In the \(\mathrm{BF}_3\) molecule, each F is connected to B by a single bond and has 3 lone pairs of electrons. Thus, each F has 2 (from the bond) + 6 (from the lone pairs) = 8 valence electrons, achieving an octet.

(e) Determine if \(\mathrm{BF}_3\) obeys the octet rule

The octet rule states that an atom seeks to have a total of 8 valence electrons, either through sharing (covalent bonds) or transferring (ionic bonds). In the \(\mathrm{BF}_3\) molecule, each F atom has achieved an octet with 8 valence electrons. However, the central B atom is surrounded by only 6 valence electrons. Therefore, \(\mathrm{BF}_3\) does not obey the octet rule, as B has an incomplete octet.

Key concepts

Valence Electrons

Valence electrons are the outermost electrons found in an atom and are crucial in determining how the element interacts with others. Every atom seeks stability, which is often achieved when it has a full outer shell of electrons. This behavior can be understood through the concept of valence electrons, which are involved in bond formation.
For example, boron (B), found in Group 13 of the periodic table, has 3 valence electrons. Its chemical characteristics and reactivity are dictated by these electrons.

• It can form covalent bonds by sharing its valence electrons with other atoms.
• In a compound like \(\mathrm{BF}_3\), boron shares its 3 valence electrons with three fluorine (F) atoms, each contributing one valence electron to the bond formation.

Fluorine atoms, with 7 valence electrons (as they belong to Group 17), only need one more to achieve a full octet, making them highly reactive and eager to form bonds.

Octet Rule

The octet rule is a principle used to predict the formation of many molecules by suggesting that atoms seek to complete eight electrons in their valence shell. This rule stems from the observation that elements become chemically stable when they have a full set of eight electrons similar to that of noble gases.
This is crucial for understanding molecular structures such as \(\mathrm{BF}_3\).
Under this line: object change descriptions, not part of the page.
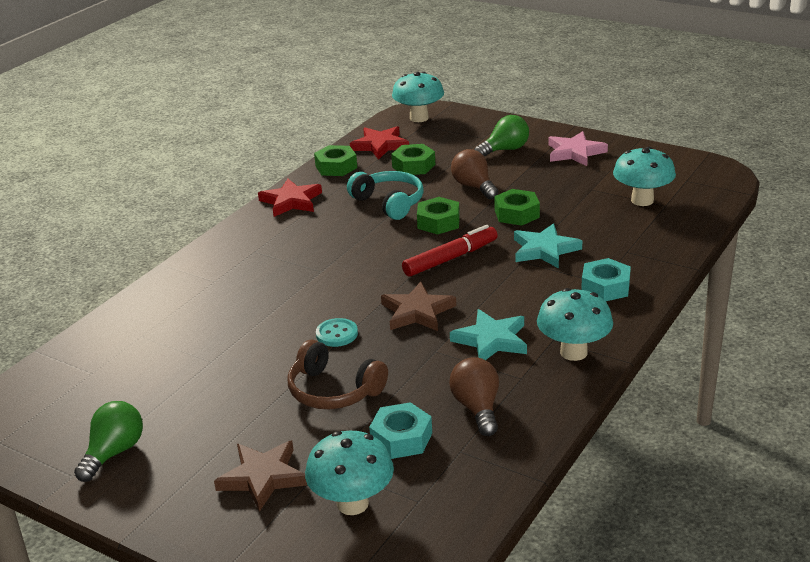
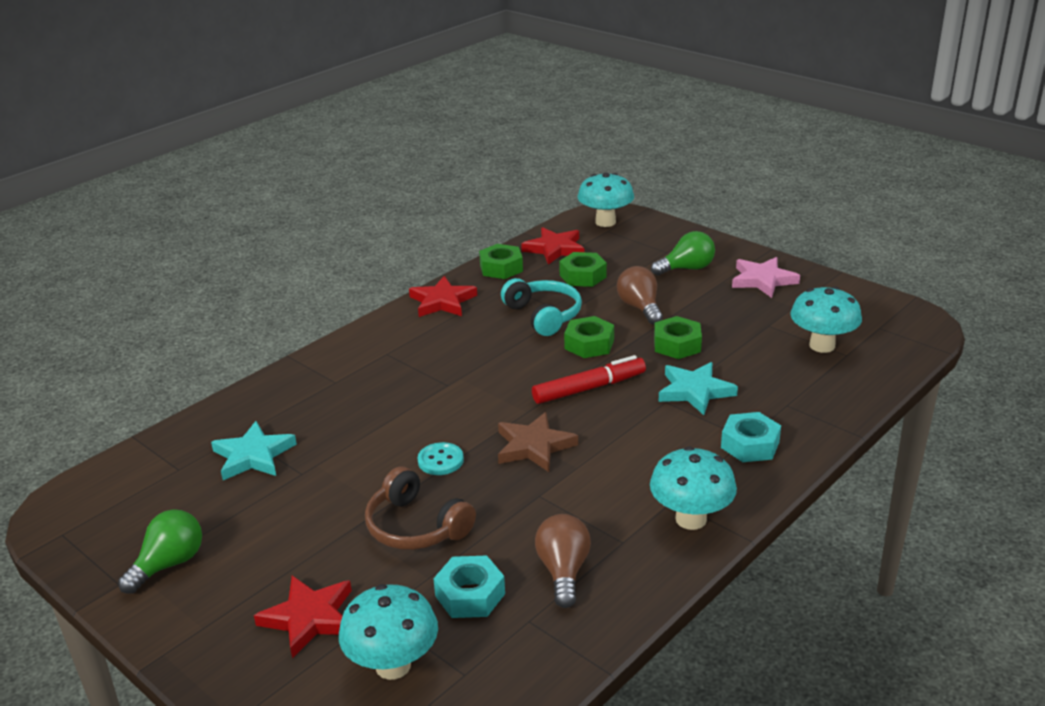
camera: 10 degrees right, 0 degrees up
brown star [214,441,307,512] -> red star [254,576,352,659]
turquoise star [450,309,527,360] -> turquoise star moved to [211,421,297,480]

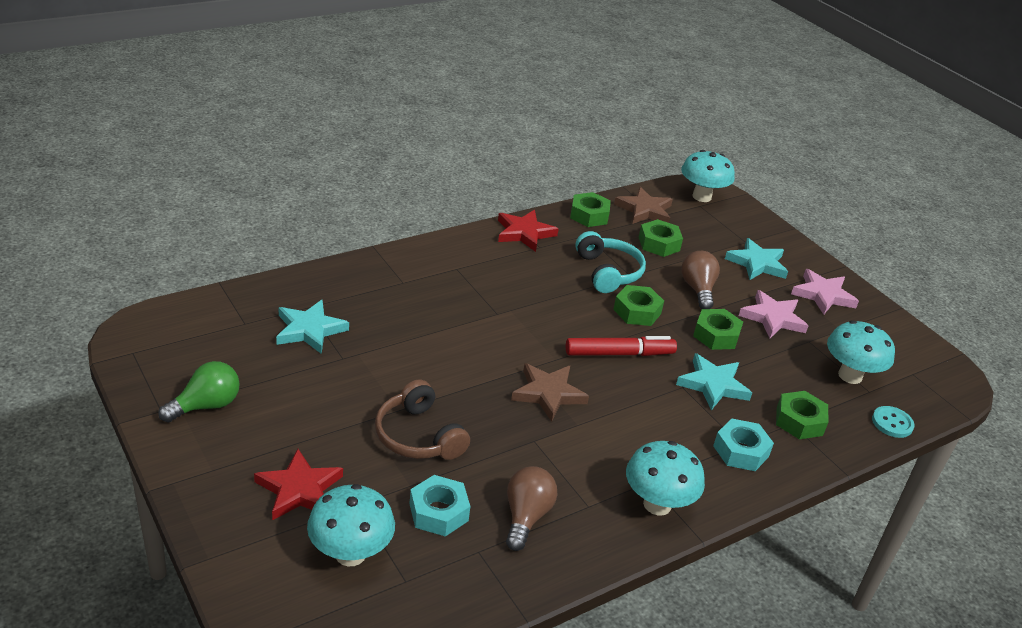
camera: 10 degrees right, 5 degrees up
turquoise button [418,442,464,475] -> turquoise button moved to [872,406,914,438]
red star [521,227,584,265] -> brown star [614,187,673,224]
green light bulb [651,231,715,275] -> turquoise star [725,238,788,280]
none -> pink star [739,290,808,338]
none -> green nut [776,391,829,439]

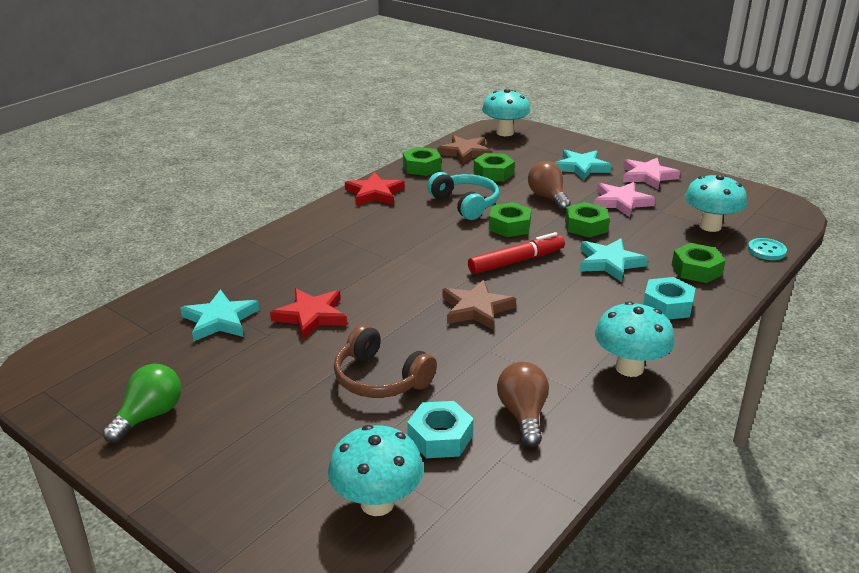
camera: 15 degrees left, 5 degrees down
red star [254,449,343,520] -> red star moved to [270,288,347,339]

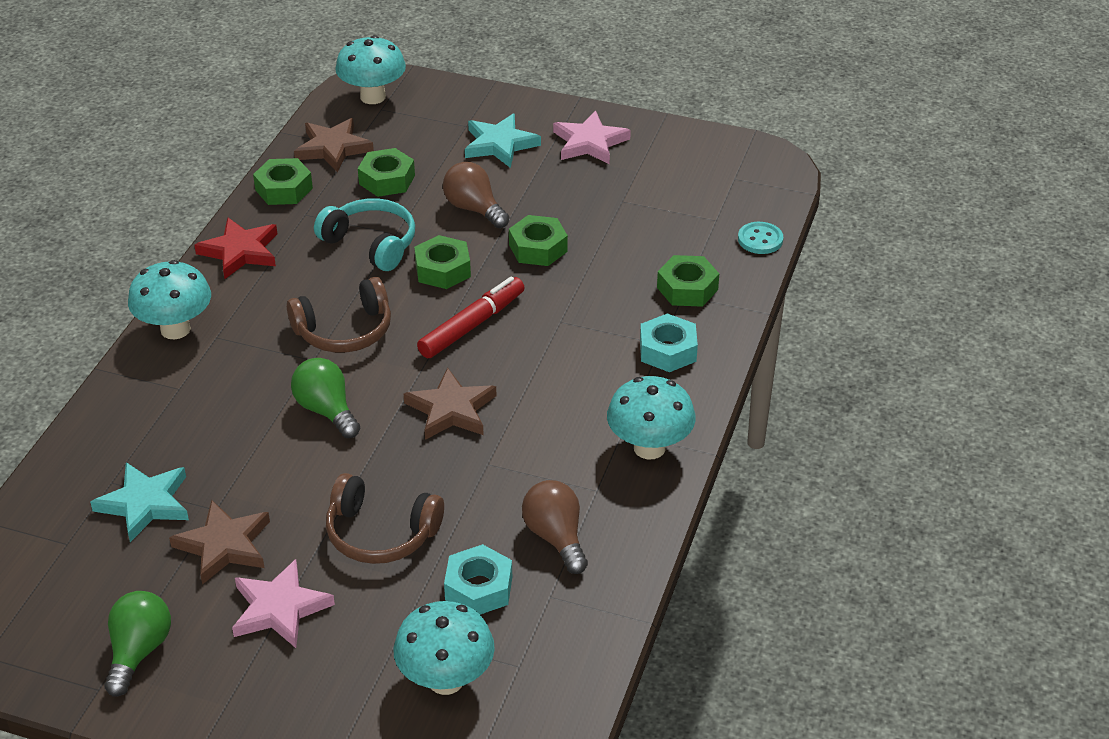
camera: 20 degrees left, 10 degrees up
red star [270,288,347,339] -> none
turquoise star [580,238,648,282] -> none
pink star [594,182,656,217] -> pink star moved to [232,559,335,648]
turquoise mushroom [685,174,747,232] -> turquoise mushroom moved to [128,260,211,339]
none -> brown star [169,500,270,585]
none -> brown headphones [287,277,391,353]
none -> green light bulb [291,358,360,438]

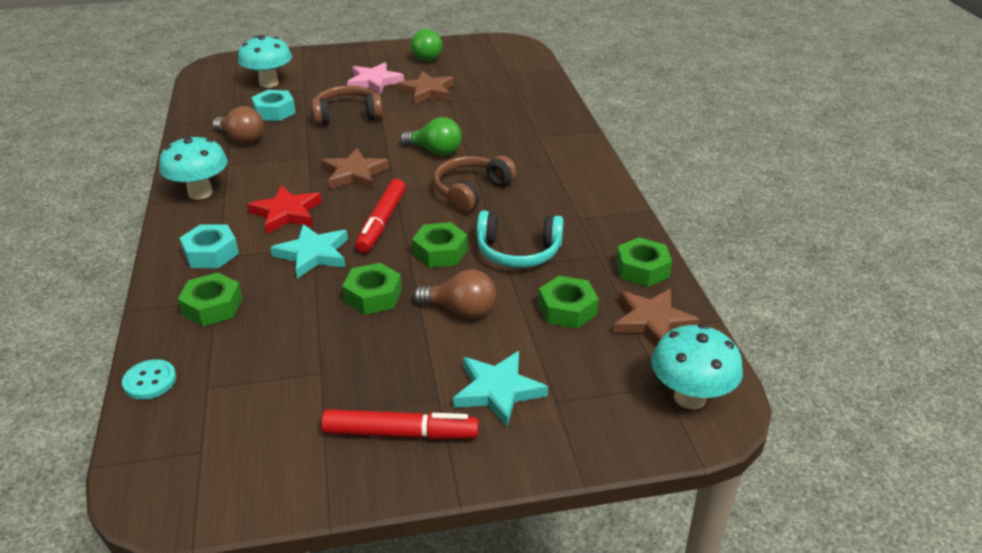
camera: 150 degrees right, 5 degrees down
turquoise star [90,462,189,542] -> turquoise star moved to [270,224,348,279]
turquoise mushroom [128,260,211,339] -> none
red star [194,218,277,279] -> red star moved to [247,185,322,234]
pink star [553,111,631,165] -> red marker [321,409,479,440]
When discussing the octet rule:

• Fluorine atoms in \(\mathrm{BF}_3\) achieve a full set of eight valence electrons by forming one covalent bond each with boron.
• Boron in \(\mathrm{BF}_3\), however, is an exception to the octet rule. It only manages to surround itself with 6 electrons after bonding, thus completing fewer than 8 valence electrons.
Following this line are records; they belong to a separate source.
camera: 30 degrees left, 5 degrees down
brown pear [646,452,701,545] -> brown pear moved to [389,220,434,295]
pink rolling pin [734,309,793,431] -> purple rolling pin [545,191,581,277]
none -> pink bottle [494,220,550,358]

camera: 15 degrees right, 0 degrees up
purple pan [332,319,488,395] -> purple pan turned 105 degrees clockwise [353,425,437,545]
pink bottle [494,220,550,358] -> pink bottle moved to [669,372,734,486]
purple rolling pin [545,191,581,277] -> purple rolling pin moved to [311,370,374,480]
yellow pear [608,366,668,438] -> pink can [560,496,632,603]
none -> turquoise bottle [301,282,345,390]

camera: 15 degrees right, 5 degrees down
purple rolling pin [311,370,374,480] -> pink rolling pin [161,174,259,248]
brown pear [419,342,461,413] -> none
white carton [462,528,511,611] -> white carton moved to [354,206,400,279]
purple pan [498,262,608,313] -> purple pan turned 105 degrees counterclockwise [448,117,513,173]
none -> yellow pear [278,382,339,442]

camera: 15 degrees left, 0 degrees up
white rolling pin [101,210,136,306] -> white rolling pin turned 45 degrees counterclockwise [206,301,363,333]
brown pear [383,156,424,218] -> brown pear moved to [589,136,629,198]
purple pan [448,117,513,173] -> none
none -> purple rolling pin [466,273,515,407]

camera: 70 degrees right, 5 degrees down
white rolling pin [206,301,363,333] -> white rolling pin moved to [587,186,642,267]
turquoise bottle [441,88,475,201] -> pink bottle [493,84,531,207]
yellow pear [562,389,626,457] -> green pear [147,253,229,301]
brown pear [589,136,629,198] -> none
This misalignment with the octet rule illustrates a situation called an 'incomplete octet'. It is noteworthy in chemical bonding, especially for elements like boron, aluminum, and other elements in Groups 3A, 3B, and some transition metals.

Covalent Bonds

Covalent bonds are the connectors in a molecule formed from the sharing of valence electrons between atoms. They allow each atom in the molecule to achieve greater stability by reaching a noble gas electron configuration. The formation of covalent bonds can be demonstrated with Lewis structures, which visually represent the sharing of electrons.
In the case of \(\mathrm{BF}_3\):

• A covalent bond forms between each boron and fluorine atom by sharing one valence electron from each, resulting in 3 single covalent bonds formed.
• Through these bonds, each fluorine atom in \(\mathrm{BF}_3\) achieves an octet, making them stable.
• The central boron atom, though stable enough to exist, remains without an octet, having 6 valence electrons.

This type of bonding showcases how atoms can reach an agreeable electron configuration through sharing. Understanding covalent bonds highlights how molecules are constructed and the stability they aim to achieve through electron sharing.